Lebensmittelproduzenten verraten

Regionale Produktion würde den Einsatz von 20 000 Vierzig-Tonner-LKW für den Import der Braugerste einsparen. Eine gute Sache also… Doch kratzen wir nicht nur an der Oberfläche, sondern graben etwas tiefer. Tatsächlich illustriert dieser Vorgang den verhängnisvollen Irrweg der sogenannten „Energiewende“ in diesem Land, der zu Verteuerung und Verknappung zahlreicher Waren und Dienstleistungen in unserem Land führen wird. Spätere Generationen werden sich fragen, welcher Wahnsinn dieses Land geritten haben mag, den Anbau von Mais und Raps als Bioenergie-Pflanzen um den Preis zu fördern, die Produzenten von Lebensmittel nicht nur im Regen stehen zu lassen, sondern sie häufig auch als „Umweltvergifter“ und „Schweinebauern“ (im übertragenen Sinne) zu diffamieren. Einerseits verlieren Zehntausende durch den Kohleausstieg (weil CO2 eingespart werden soll) ihre Arbeitsplätze, andererseits verringern „Energiewirte“ - welch wohlstandsverwahrloste Errungenschaft - mit ihren Bioenergie-Feldern die Anbaufläche für die Lebensmittelproduktion und sorgen somit letztendlich dafür, daß Deutschland nicht allein nur elektrische Energie importieren muß, weil weniger auf grundlastfähige Eigenversorgung bspw. über Geothermie gesetzt wird, als auf Wind und Sonne. Infolgedessen wird zudem noch der Selbstversorgungsgrad im Nahrungsmittelbereich gesenkt.

Solidarität mit Bayerischem Brauerbund nötig

Mit nachhaltigem Wirtschaften hat das alles nichts mehr zu tun. Aber ebenso wenig mit Umwelt- und Naturschutz. Dieser wird nämlich auf dem Altar des Klimaschutzes geopfert, einer größenwahnsinnigen Ideologie, die sich in letzter Konsequenz mit dem massenmörderischen Kommunismus wird messen können.
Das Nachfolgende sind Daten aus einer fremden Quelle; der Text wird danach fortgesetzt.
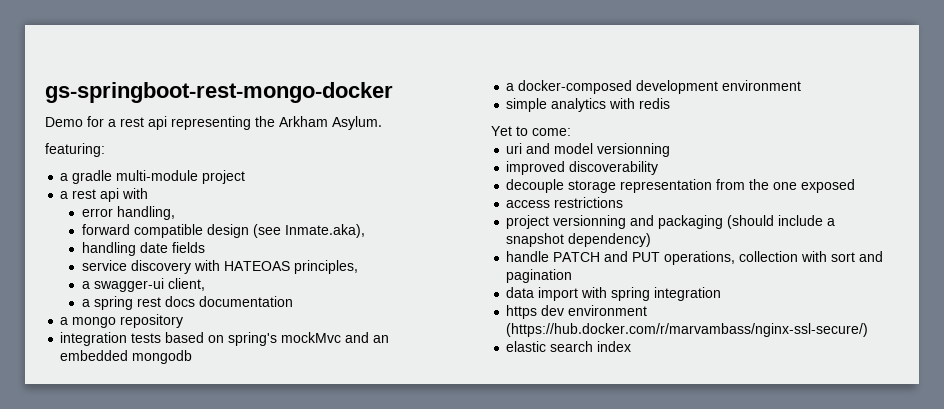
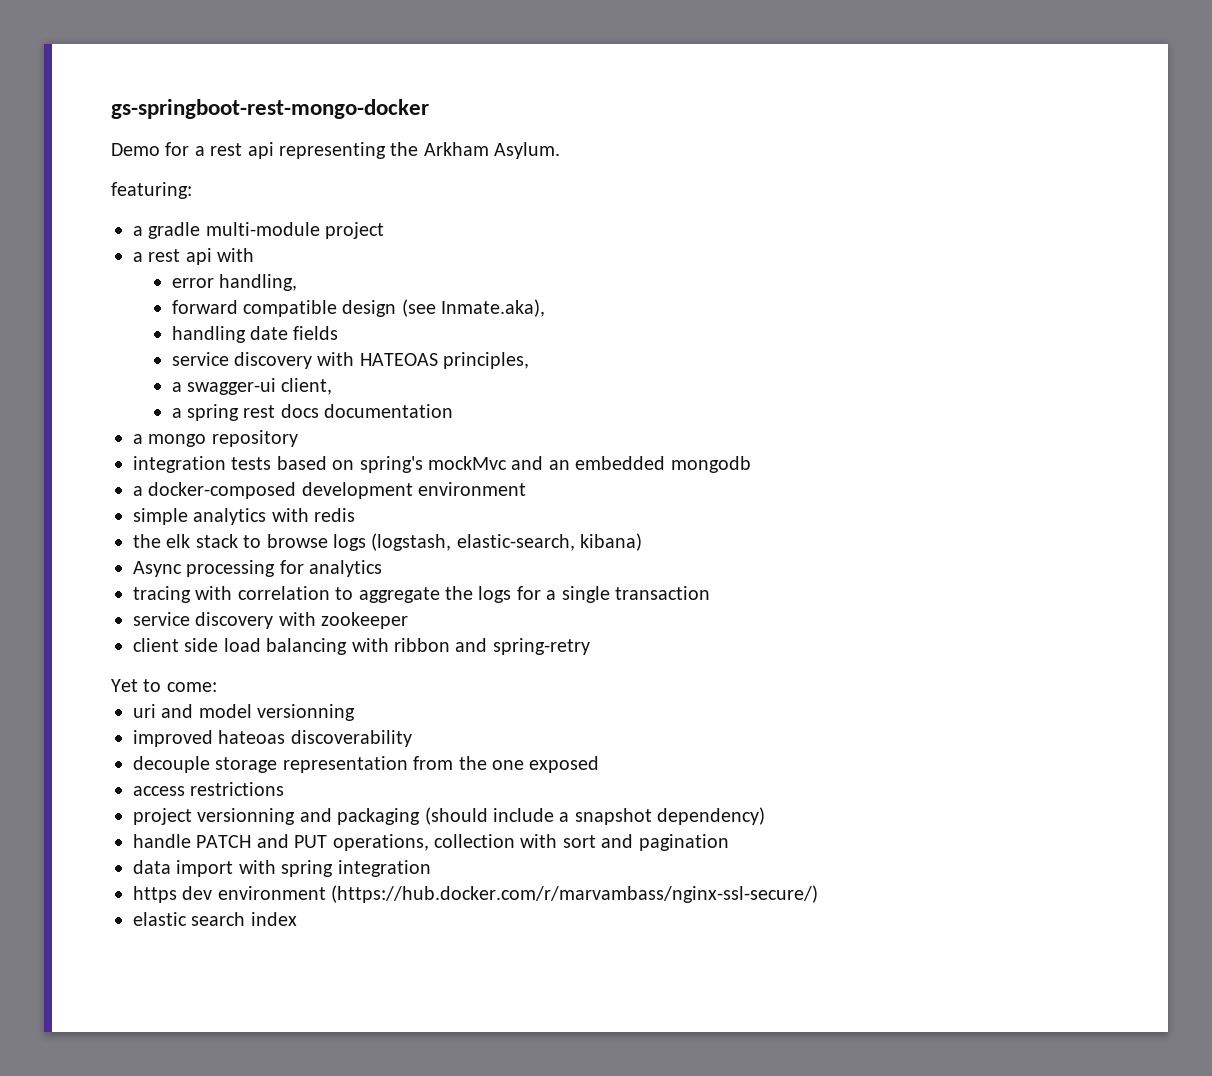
(671, 103) none -> [133,533,643,551] [133,560,383,577] [133,586,710,603] [133,612,409,629] [133,638,590,655] // the elk stack to browse logs (logstash, elastic-search, kibana) // Async processing for analytics // tracing with correlation to aggregate the logs for a single transaction // service discovery with zookeeper // client side load balancing with ribbon and spring-retry
(566, 168) none -> [218,730,286,744] hateoas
Das bayerische Landwirtschaftsministerium hat die Forderung des Bayerischen Brauerbundes auch zurückgewiesen, denn seit vielen Jahren forsche die Bayerische Landesanstalt für Landwirtschaft – so deren Argumentation - „zur Züchtung, Düngung und Pflanzenschutz“. Dies sei ausreichend, soll diese Aussage vermutlich heißen. Eine bodenlose Frechheit, denn wofür zahlt man in diesem Land Steuern, wenn mit diesem Steuergeld nicht Institute und Universitäten unterhalten werden, die mit ihren Arbeiten Industrie und Landwirtschaft bei Innovationen helfen. Von der Nationaldemokratischen Partei Deutschlands stammt die Idee der raumgebundenen Volkswirtschaft, die ihren Fokus auf regionale Wirtschaftskreisläufe als Fundament des Handels setzt. Die Grundlage allen Wohlstandes ist in jedem Falle die Versorgung von Wirtschaft und Industrie mit preiswerter Energie. Dies ist mit Windrädern, Maisfeldern und Solarparks allein nicht zu bewerkstelligen.